The way Maurice McClain tells it, he was driving to his ex-wife's house in the Gwynn Oak area of Baltimore County on Friday afternoon and, approaching that destination, noticed a boy who appeared to be walking home from school. The boy appeared to be about 10 years old, alone and upset. He looked familiar, too, and there was good reason for that: The boy was Mr. McClain's son, Myles, a fifth-grader at Powhatan Elementary School.
This surprised Mr. McClain. Why was Myles walking? He usually takes the bus.
"I put Myles in my car and was told the bus driver forced him to get off the bus at least a half-mile away from his normal stop, for being rude," Mr. McClain says. "I was able to catch up to the bus and discuss this with the driver, who confirmed he did this. I was shocked that, in this time when people go missing, an adult would place a child in danger this way."
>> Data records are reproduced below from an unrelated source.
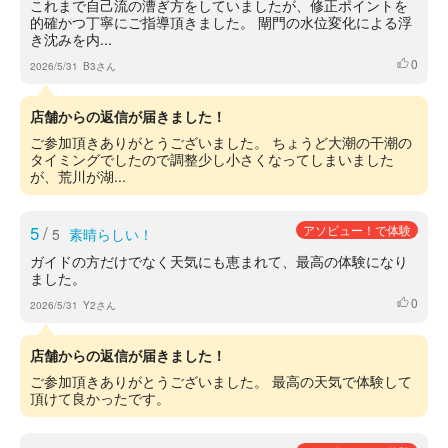
これまで自己流の漕ぎ方をしていましたが、修正ポイントを
的確かつ丁寧にご指導頂きました。 閘門の水位変化による浮
き沈みを内...
0
いいね
2026/5/31
B3さん
店舗からの返信が届きました！
ご参加頂きありがとうございました。 ちょうど大潮の干潮の
タイミングでしたので調整少し小さくなってしまいました
が、荒川が湖...
5
/
アソビュー！で体験
5
素晴らしい！
ガイドの方だけでなく天気にも恵まれて、最高の体験になり
ました。
0
いいね
2026/5/31
Y2さん
店舗からの返信が届きました！
ご参加頂きありがとうございました。 最高の天気で体験して
頂けて良かったです。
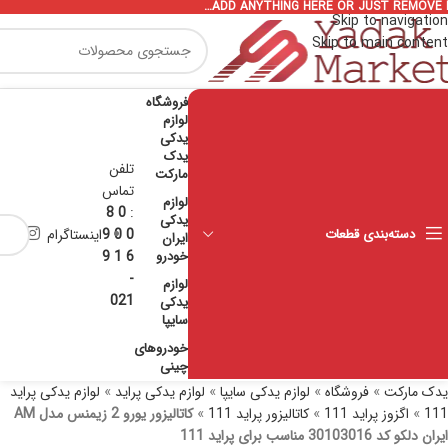
ADD ANYTHING HERE OR JUST REMOVE I
Skip to navigation
Skip to main content
فروشگاه
لوازم
یدکی
یدک
تلفن
مارکت
تماس
لوازم
0 8
:
یدکی
دسته‌بندی قطعات
0 0 9
اینستاگرام
ایران
خودرو
6 1 9
-
لوازم
021
یدکی
سایپا
خودروهای
چینی
یدک مارکت
»
فروشگاه
»
لوازم یدکی سایپا
»
لوازم یدکی پراید
»
لوازم یدکی پراید
111
»
اگزوز پراید 111
»
کاتالیزور پراید 111
»
کاتالیزور یورو 2 زیمنس مدل AM
ایران دلکو کد 30103016 مناسب برای پراید 111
To press that point, Mr. McClain, who works in information technology, got on his computer and pulled up an aerial image of the Gwynn Oak area. He charted the route his son would have taken from the spot where Myles said the bus driver had left him to the boy's usual stop. That confirmed the half-mile distance.
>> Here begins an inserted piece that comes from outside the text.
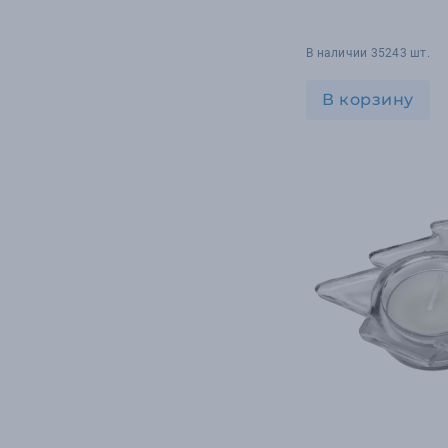
В наличии 35243 шт.
В корзину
Then Mr. McClain went to Maryland's online registry and looked for all known sexual offenders within a one-mile radius of where Myles said he had been left. It's an impressive function of the state's site, and in this case it might have provided a concerned father with even more cause for worry: The state's digital map showed 15 sexual offenders in an area between Woodlawn in the county and Forest Park on the west side of the city. Eleven of them were listed as child sexual offenders.
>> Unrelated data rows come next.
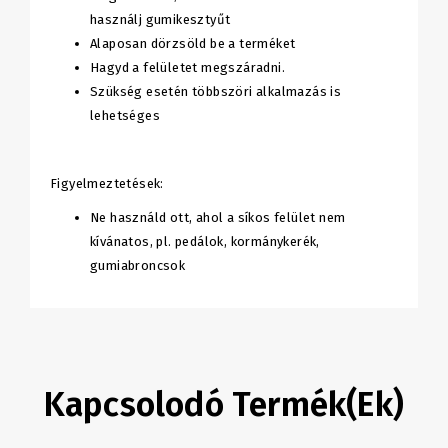
használj gumikesztyűt
Alaposan dörzsöld be a terméket
Hagyd a felületet megszáradni.
Szükség esetén többszöri alkalmazás is
lehetséges
Figyelmeztetések:
Ne használd ott, ahol a síkos felület nem
kívánatos, pl. pedálok, kormánykerék,
gumiabroncsok
Kapcsolodó Termék(ek)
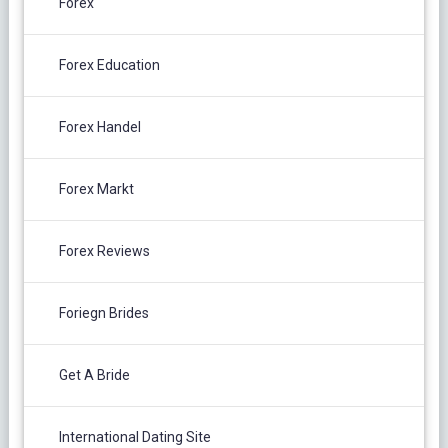
Forex
Forex Education
Forex Handel
Forex Markt
Forex Reviews
Foriegn Brides
Get A Bride
International Dating Site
Mr. McClain complained to his son's principal, who reported on Monday that the bus driver would be switched to another route. Mr. McClain thought about that and found it unsatisfactory: "What if he does this to another child?"
I contacted Baltimore County Public Schools. Charles Herndon, from the communications office, got back to me with the "unofficial version" of events, pending an official report. The additional details "may help put this incident in perspective," Mr. Herndon said, and he offered the following:
"The bus driver says he exchanged words with the child, telling the child that if the child wanted to get off the bus, he could do so. The child stated he wanted to get off the bus. The child got off the bus, along with a group of other children, at an approved bus stop. The bus stop was about a football field's length from the child's normal stop."
Maurice McClain disputes all of that: "Myles stood up, out of his seat, twice. The second time the driver told him he would put him off the bus if he had to talk to him again. My son said, 'OK,' — I believe in a smart, talk-back way — and the bus driver then said, 'You know what, get off the bus now.' My son basically did not have an option. … The kids that got off that bus went directly into their house. My son was abandoned to walk alone, a half-mile to his house."
Mr. Herndon said bus drivers are required to notify the school or superiors if an elementary-age child is let off at a stop other than his usual. "That does not appear to have been done in this case," he said.
So maybe the bus driver gets a reprimand.
But Mr. McClain is now even less satisfied with the response to his complaint. "Hearing the spin actually upsets me," he says. "I understand why they spin, but making it out like my son requested to get off the bus, hung out with a group of kids and walked a few steps home …
"While I don't believe my son did anything other than possibly disobeying an order to be quiet and sit down, I admit that some kids today cause great strain to bus drivers," Mr. McClain says. "However, we pay them to be adults."
Yes, and adults don't leave 10-year-olds on the street to make a point. Such acts of tough love might have been acceptable to parents way back in the good old days, when kids took the bus because they lived too far from school, not because they needed to be protected from predators. But in this age of hyper-information and fear, we should know better.